Another good one today. I made Spicy Thai Shrimp Salad, using a recipe from Matt and Emily Clifton’s Nerds with Knives website.
In the 90s, I got hooked on Vietnamese food. For every burger-and-fries “American” meal I ate, I probably dined on Ga Kho Gung (Caramelized Chicken with Ginger) half a dozen times. From there, it was a short step to Thai, which eventually replaced Vietnamese as my default quick casual restaurant choice.
I remember tasting cilantro for the first time. It stunned me! From its appearance, I’d thought it was mint, so the taste was unlike what I’d expected, and unlike anything I’d tasted before.

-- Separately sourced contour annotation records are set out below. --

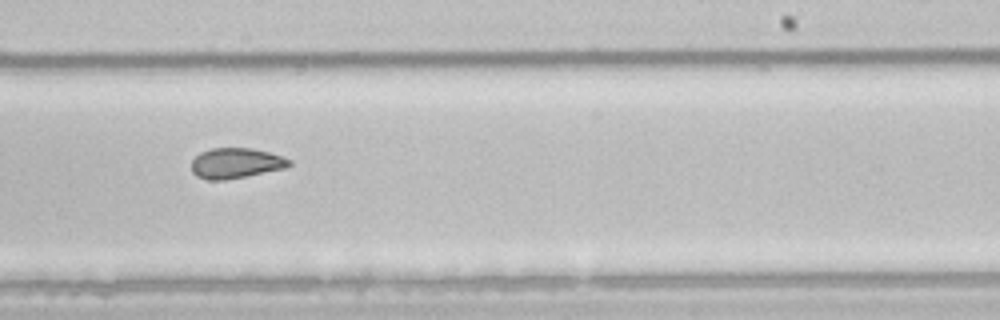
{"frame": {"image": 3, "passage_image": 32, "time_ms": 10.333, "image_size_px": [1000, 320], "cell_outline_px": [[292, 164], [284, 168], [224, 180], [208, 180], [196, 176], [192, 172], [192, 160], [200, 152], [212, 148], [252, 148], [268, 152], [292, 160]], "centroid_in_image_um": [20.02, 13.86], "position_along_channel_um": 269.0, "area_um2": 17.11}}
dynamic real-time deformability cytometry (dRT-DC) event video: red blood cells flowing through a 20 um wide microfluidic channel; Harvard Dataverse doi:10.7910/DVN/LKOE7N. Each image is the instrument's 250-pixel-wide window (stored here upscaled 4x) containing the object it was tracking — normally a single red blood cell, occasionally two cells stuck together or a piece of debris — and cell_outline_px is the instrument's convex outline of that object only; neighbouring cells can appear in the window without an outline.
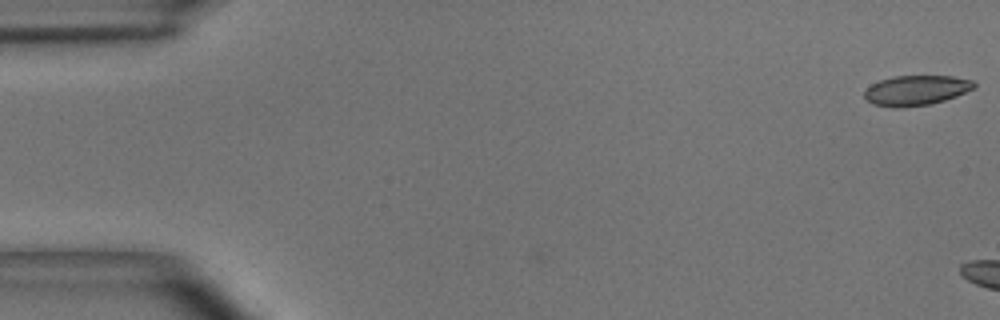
{"species": "common noctule bat (a hibernating species)", "species_latin": "Nyctalus noctula", "temperature_condition": "room temperature", "stored_images_in_passage": 6, "camera_frame_rate_fps": 3000, "um_per_image_px": 0.085, "animal": {"sex": "male", "body_mass_g": 15.6}, "frame": {"image": 1, "passage_image": 1, "time_ms": 0.0, "image_size_px": [1000, 320], "cell_outline_px": [[976, 88], [956, 96], [932, 104], [900, 108], [892, 108], [872, 104], [864, 96], [864, 92], [872, 84], [880, 80], [892, 76], [952, 76], [972, 80], [976, 84]], "centroid_in_image_um": [77.88, 7.69], "position_along_channel_um": 7.1, "area_um2": 19.31}}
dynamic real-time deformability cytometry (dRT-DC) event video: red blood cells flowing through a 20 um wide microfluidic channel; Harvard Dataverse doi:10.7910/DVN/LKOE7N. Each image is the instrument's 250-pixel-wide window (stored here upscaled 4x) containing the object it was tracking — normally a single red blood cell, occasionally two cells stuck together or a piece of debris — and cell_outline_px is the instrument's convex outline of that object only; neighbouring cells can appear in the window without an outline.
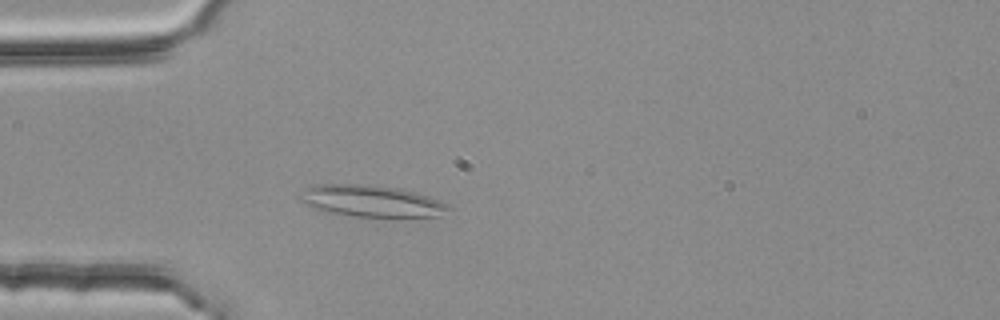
{"species": "common noctule bat (a hibernating species)", "species_latin": "Nyctalus noctula", "temperature_condition": "room temperature", "stored_images_in_passage": 42, "camera_frame_rate_fps": 3000, "um_per_image_px": 0.085, "animal": {"sex": "female", "body_mass_g": 25.1}, "frame": {"image": 1, "passage_image": 12, "time_ms": 3.667, "image_size_px": [1000, 320], "cell_outline_px": [[452, 208], [436, 216], [356, 216], [328, 212], [304, 204], [296, 200], [296, 196], [304, 188], [316, 184], [364, 184], [400, 188], [428, 196], [448, 204]], "centroid_in_image_um": [31.47, 17.06], "position_along_channel_um": 53.5, "area_um2": 27.28}}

Today’s Spicy Thai Shrimp Salad was my first go at using a Thai flavour profile. The ingredients included lime juice, lime zest, mint leaves, shallot, fish sauce, Sriracha, chopped peanuts, and, of course, cilantro. And a pound of large shrimp.

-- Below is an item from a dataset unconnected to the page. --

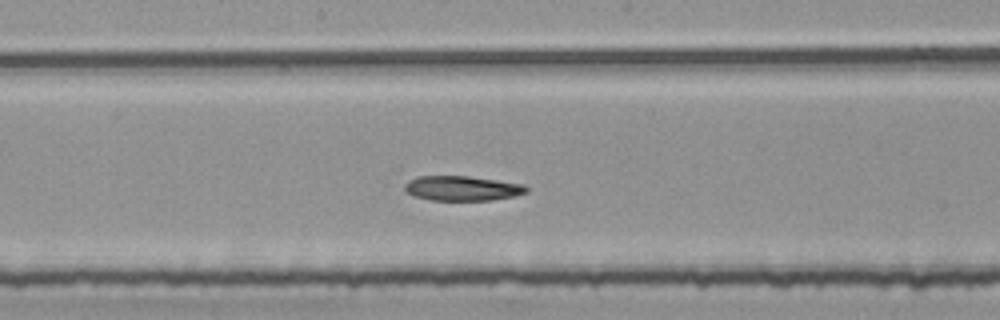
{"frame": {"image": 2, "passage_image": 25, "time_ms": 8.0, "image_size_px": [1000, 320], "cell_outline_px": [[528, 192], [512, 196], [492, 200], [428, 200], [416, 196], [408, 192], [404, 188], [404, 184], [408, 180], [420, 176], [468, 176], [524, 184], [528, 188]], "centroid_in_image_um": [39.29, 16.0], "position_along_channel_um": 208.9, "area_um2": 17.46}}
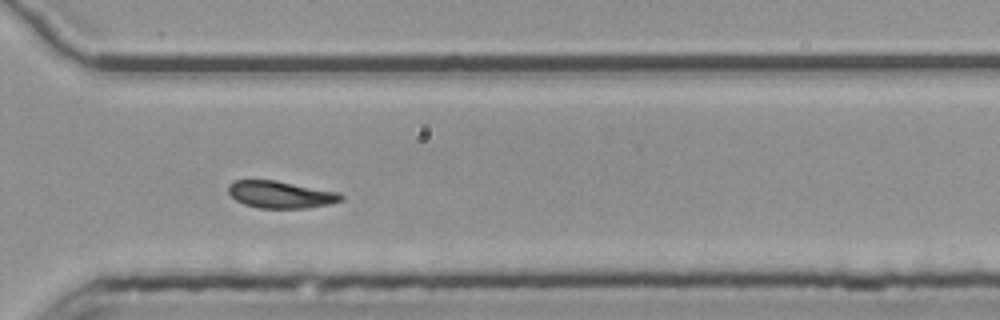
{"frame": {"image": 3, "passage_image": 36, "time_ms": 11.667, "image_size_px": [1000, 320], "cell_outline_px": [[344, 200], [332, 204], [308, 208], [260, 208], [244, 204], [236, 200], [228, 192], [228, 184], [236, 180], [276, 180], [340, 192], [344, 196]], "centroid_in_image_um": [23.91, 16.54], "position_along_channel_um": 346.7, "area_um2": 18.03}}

I served it with a side of Jasmine rice.
Just a brief side note here.
This whole 2016 Cookery Project thing is giving me more joy than I’d ever expected. I’m actually learning new skills, and making things that I’m proud of! Things that taste good. Things that I’d be happy to find in a restaurant.
It all ties in with the “be the person you want to become” mindset that I’ve often aspired to, but rarely achieved.
The Project has turned into one of the most rewarding things I’ve done in 2016.